▶ DATA
★ ★ ★ ★ ★ ★ ★
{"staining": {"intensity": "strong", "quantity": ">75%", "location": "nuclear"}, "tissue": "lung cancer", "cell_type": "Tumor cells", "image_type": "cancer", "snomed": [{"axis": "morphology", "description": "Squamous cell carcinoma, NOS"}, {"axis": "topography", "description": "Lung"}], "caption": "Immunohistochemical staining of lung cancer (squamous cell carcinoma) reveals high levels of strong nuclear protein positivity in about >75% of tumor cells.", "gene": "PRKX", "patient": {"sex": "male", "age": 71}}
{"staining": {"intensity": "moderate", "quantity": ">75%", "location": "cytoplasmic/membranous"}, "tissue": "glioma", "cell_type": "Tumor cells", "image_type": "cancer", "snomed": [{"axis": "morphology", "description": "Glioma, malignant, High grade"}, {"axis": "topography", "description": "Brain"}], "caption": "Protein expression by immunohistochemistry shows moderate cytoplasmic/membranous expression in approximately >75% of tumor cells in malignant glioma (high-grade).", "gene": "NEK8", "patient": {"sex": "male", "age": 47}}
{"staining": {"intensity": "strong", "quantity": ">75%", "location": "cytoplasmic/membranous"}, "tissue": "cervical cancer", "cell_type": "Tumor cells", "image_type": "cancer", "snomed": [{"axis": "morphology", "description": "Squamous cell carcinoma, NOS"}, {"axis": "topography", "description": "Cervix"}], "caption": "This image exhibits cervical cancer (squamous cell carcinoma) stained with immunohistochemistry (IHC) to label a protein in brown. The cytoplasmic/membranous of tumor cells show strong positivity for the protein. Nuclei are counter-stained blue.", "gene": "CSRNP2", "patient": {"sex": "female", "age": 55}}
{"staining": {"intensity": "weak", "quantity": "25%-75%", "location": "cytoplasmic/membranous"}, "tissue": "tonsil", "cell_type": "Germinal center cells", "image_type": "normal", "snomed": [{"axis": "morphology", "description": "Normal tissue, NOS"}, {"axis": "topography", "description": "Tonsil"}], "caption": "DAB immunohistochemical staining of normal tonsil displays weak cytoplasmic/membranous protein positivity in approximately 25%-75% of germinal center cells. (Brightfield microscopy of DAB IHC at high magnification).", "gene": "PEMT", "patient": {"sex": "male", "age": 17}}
★ ★ ★ ★ ★ ★ ★
Retype the whole listing above exactly as it appears.

▶ RESPONSE TO THE TASK
{"staining": {"intensity": "strong", "quantity": ">75%", "location": "nuclear"}, "tissue": "lung cancer", "cell_type": "Tumor cells", "image_type": "cancer", "snomed": [{"axis": "morphology", "description": "Squamous cell carcinoma, NOS"}, {"axis": "topography", "description": "Lung"}], "caption": "Immunohistochemical staining of lung cancer (squamous cell carcinoma) reveals high levels of strong nuclear protein positivity in about >75% of tumor cells.", "gene": "PRKX", "patient": {"sex": "male", "age": 71}}
{"staining": {"intensity": "moderate", "quantity": ">75%", "location": "cytoplasmic/membranous"}, "tissue": "glioma", "cell_type": "Tumor cells", "image_type": "cancer", "snomed": [{"axis": "morphology", "description": "Glioma, malignant, High grade"}, {"axis": "topography", "description": "Brain"}], "caption": "Protein expression by immunohistochemistry shows moderate cytoplasmic/membranous expression in approximately >75% of tumor cells in malignant glioma (high-grade).", "gene": "NEK8", "patient": {"sex": "male", "age": 47}}
{"staining": {"intensity": "strong", "quantity": ">75%", "location": "cytoplasmic/membranous"}, "tissue": "cervical cancer", "cell_type": "Tumor cells", "image_type": "cancer", "snomed": [{"axis": "morphology", "description": "Squamous cell carcinoma, NOS"}, {"axis": "topography", "description": "Cervix"}], "caption": "This image exhibits cervical cancer (squamous cell carcinoma) stained with immunohistochemistry (IHC) to label a protein in brown. The cytoplasmic/membranous of tumor cells show strong positivity for the protein. Nuclei are counter-stained blue.", "gene": "CSRNP2", "patient": {"sex": "female", "age": 55}}
{"staining": {"intensity": "weak", "quantity": "25%-75%", "location": "cytoplasmic/membranous"}, "tissue": "tonsil", "cell_type": "Germinal center cells", "image_type": "normal", "snomed": [{"axis": "morphology", "description": "Normal tissue, NOS"}, {"axis": "topography", "description": "Tonsil"}], "caption": "DAB immunohistochemical staining of normal tonsil displays weak cytoplasmic/membranous protein positivity in approximately 25%-75% of germinal center cells. (Brightfield microscopy of DAB IHC at high magnification).", "gene": "PEMT", "patient": {"sex": "male", "age": 17}}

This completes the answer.